→ Problem to solve: All entries are to be printed again exactly, with their images omitted.
-*-
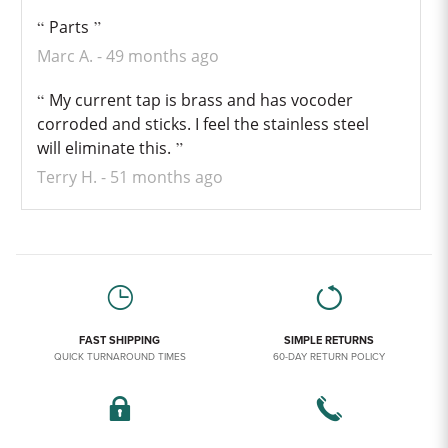
Parts
Marc A.
49 months ago
My current tap is brass and has vocoder
corroded and sticks. I feel the stainless steel
will eliminate this.
Terry H.
51 months ago
FAST SHIPPING
SIMPLE RETURNS
QUICK TURNAROUND TIMES
60-DAY RETURN POLICY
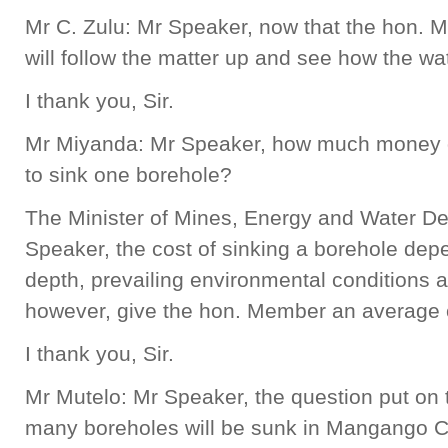
Mr C. Zulu: Mr Speaker, now that the hon. 
will follow the matter up and see how the wa
I thank you, Sir.
Mr Miyanda: Mr Speaker, how much money 
to sink one borehole?
The Minister of Mines, Energy and Water D
Speaker, the cost of sinking a borehole depe
depth, prevailing environmental conditions a
however, give the hon. Member an average o
I thank you, Sir.
Mr Mutelo: Mr Speaker, the question put on
many boreholes will be sunk in Mangango C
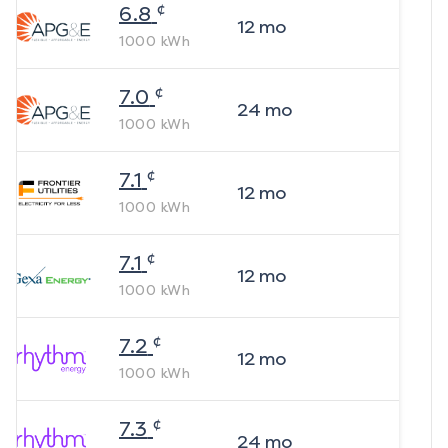
¢
6.8
12
mo
1000
kWh
¢
7.0
24
mo
1000
kWh
¢
7.1
12
mo
1000
kWh
¢
7.1
12
mo
1000
kWh
¢
7.2
12
mo
1000
kWh
¢
7.3
24
mo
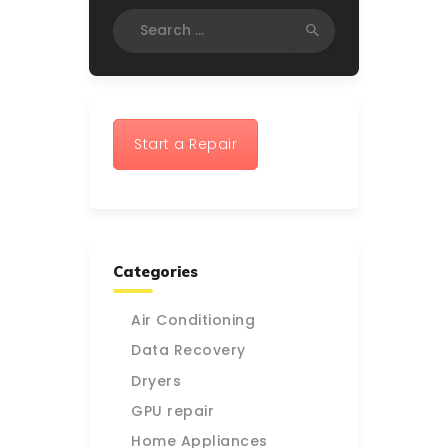
Search
for:
Start a Repair
Categories
Air Conditioning
Data Recovery
Dryers
GPU repair
Home Appliances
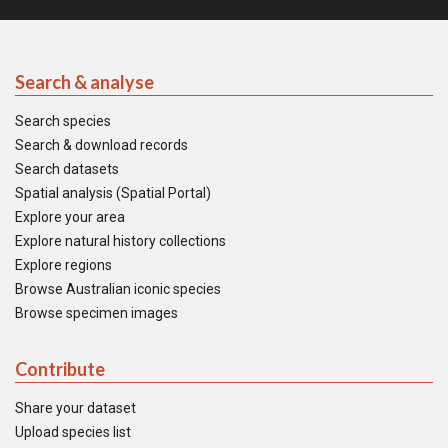
Search & analyse
Search species
Search & download records
Search datasets
Spatial analysis (Spatial Portal)
Explore your area
Explore natural history collections
Explore regions
Browse Australian iconic species
Browse specimen images
Contribute
Share your dataset
Upload species list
-*-
→ Answer section:
Parts
Marc A.
49 months ago
My current tap is brass and has vocoder
corroded and sticks. I feel the stainless steel
will eliminate this.
Terry H.
51 months ago
FAST SHIPPING
SIMPLE RETURNS
QUICK TURNAROUND TIMES
60-DAY RETURN POLICY
Mr C. Zulu: Mr Speaker, now that the hon. 
will follow the matter up and see how the wa
I thank you, Sir.
Mr Miyanda: Mr Speaker, how much money 
to sink one borehole?
The Minister of Mines, Energy and Water D
Speaker, the cost of sinking a borehole depe
depth, prevailing environmental conditions a
however, give the hon. Member an average o
I thank you, Sir.
Mr Mutelo: Mr Speaker, the question put on
many boreholes will be sunk in Mangango C
¢
6.8
12
mo
1000
kWh
¢
7.0
24
mo
1000
kWh
¢
7.1
12
mo
1000
kWh
¢
7.1
12
mo
1000
kWh
¢
7.2
12
mo
1000
kWh
¢
7.3
24
mo
Search
for:
Start a Repair
Categories
Air Conditioning
Data Recovery
Dryers
GPU repair
Home Appliances
Search & analyse
Search species
Search & download records
Search datasets
Spatial analysis (Spatial Portal)
Explore your area
Explore natural history collections
Explore regions
Browse Australian iconic species
Browse specimen images
Contribute
Share your dataset
Upload species list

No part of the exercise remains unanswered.